### Exercise aim
Your output should be the records below, word for word and picture-free.

### Input records
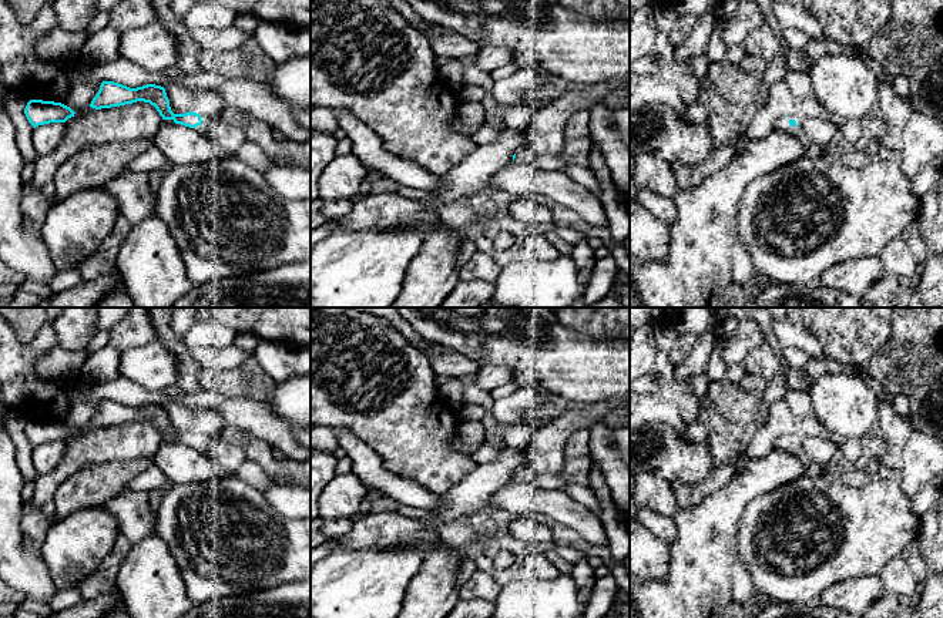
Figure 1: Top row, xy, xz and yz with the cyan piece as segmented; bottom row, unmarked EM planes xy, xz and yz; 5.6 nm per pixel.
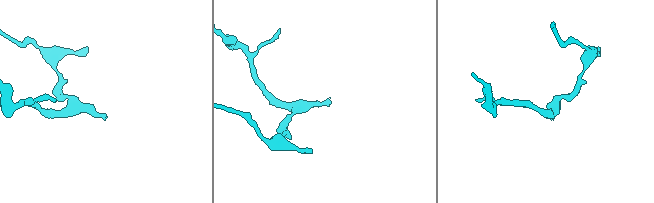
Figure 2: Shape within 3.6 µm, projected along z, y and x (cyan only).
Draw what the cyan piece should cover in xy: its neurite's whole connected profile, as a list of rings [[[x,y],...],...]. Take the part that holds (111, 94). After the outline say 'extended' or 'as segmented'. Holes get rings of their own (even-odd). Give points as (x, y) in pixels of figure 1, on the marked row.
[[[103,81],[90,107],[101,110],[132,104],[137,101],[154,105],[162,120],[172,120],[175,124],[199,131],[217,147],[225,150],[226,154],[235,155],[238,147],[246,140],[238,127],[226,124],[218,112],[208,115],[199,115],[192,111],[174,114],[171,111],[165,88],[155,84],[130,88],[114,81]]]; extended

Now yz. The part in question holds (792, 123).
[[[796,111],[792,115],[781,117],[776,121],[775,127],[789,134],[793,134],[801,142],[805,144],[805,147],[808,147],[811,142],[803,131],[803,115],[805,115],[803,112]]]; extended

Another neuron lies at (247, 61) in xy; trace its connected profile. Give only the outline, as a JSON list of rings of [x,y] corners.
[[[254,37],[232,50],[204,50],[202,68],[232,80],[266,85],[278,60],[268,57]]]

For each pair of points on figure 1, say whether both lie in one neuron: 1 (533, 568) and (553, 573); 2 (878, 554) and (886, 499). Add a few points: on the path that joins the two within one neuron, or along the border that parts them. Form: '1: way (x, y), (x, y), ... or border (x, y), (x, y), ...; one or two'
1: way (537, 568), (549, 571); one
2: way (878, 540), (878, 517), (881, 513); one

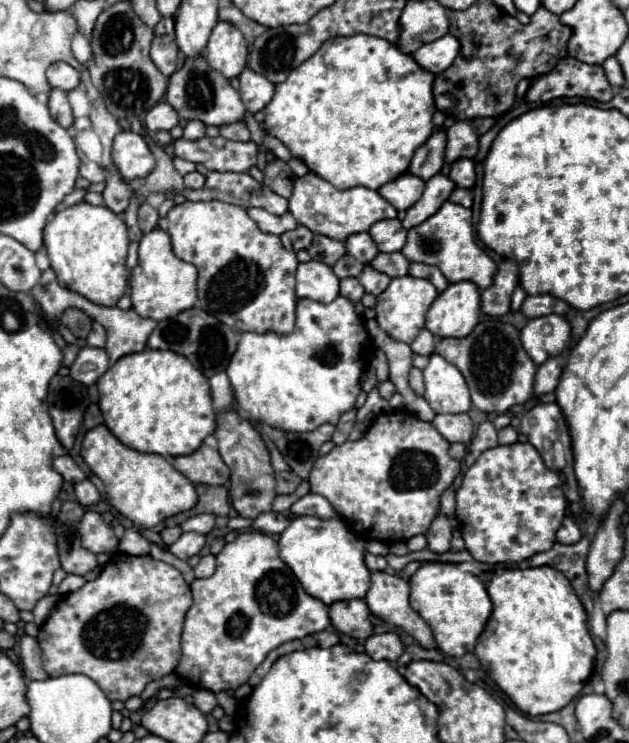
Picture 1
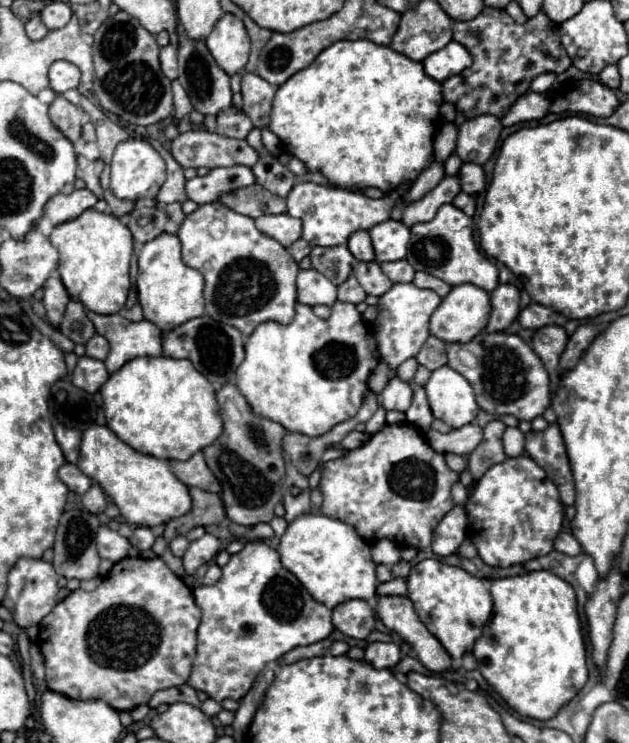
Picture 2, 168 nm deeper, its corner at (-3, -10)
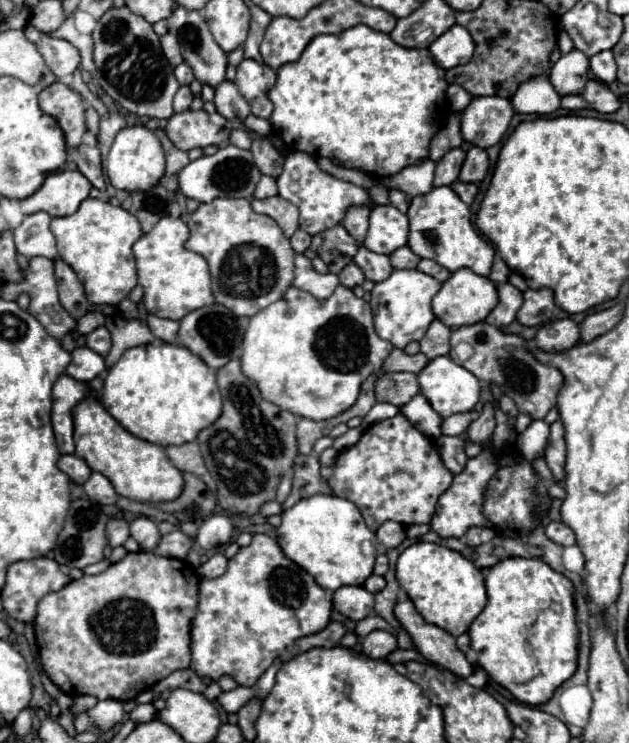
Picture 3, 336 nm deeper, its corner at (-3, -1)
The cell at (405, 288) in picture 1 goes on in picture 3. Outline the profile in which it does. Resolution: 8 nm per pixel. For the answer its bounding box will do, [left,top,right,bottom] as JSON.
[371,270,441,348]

### Written solution
Figure 1: Top row, xy, xz and yz with the cyan piece as segmented; bottom row, unmarked EM planes xy, xz and yz; 5.6 nm per pixel.
Figure 2: Shape within 3.6 µm, projected along z, y and x (cyan only).
Draw what the cyan piece should cover in xy: its neurite's whole connected profile, as a list of rings [[[x,y],...],...]. Take the part that holds (111, 94). After the outline say 'extended' or 'as segmented'. Holes get rings of their own (even-odd). Give points as (x, y) in pixels of figure 1, on the marked row.
[[[103,81],[90,107],[101,110],[132,104],[137,101],[154,105],[162,120],[172,120],[175,124],[199,131],[217,147],[225,150],[226,154],[235,155],[238,147],[246,140],[238,127],[226,124],[218,112],[208,115],[199,115],[192,111],[174,114],[171,111],[165,88],[155,84],[130,88],[114,81]]]; extended

Now yz. The part in question holds (792, 123).
[[[796,111],[792,115],[781,117],[776,121],[775,127],[789,134],[793,134],[801,142],[805,144],[805,147],[808,147],[811,142],[803,131],[803,115],[805,115],[803,112]]]; extended

Another neuron lies at (247, 61) in xy; trace its connected profile. Give only the outline, as a JSON list of rings of [x,y] corners.
[[[254,37],[232,50],[204,50],[202,68],[232,80],[266,85],[278,60],[268,57]]]

For each pair of points on figure 1, say whether both lie in one neuron: 1 (533, 568) and (553, 573); 2 (878, 554) and (886, 499). Add a few points: on the path that joins the two within one neuron, or along the border that parts them. Form: '1: way (x, y), (x, y), ... or border (x, y), (x, y), ...; one or two'
1: way (537, 568), (549, 571); one
2: way (878, 540), (878, 517), (881, 513); one

Picture 1
Picture 2, 168 nm deeper, its corner at (-3, -10)
Picture 3, 336 nm deeper, its corner at (-3, -1)
The cell at (405, 288) in picture 1 goes on in picture 3. Outline the profile in which it does. Resolution: 8 nm per pixel. For the answer its bounding box will do, [left,top,right,bottom] as JSON.
[371,270,441,348]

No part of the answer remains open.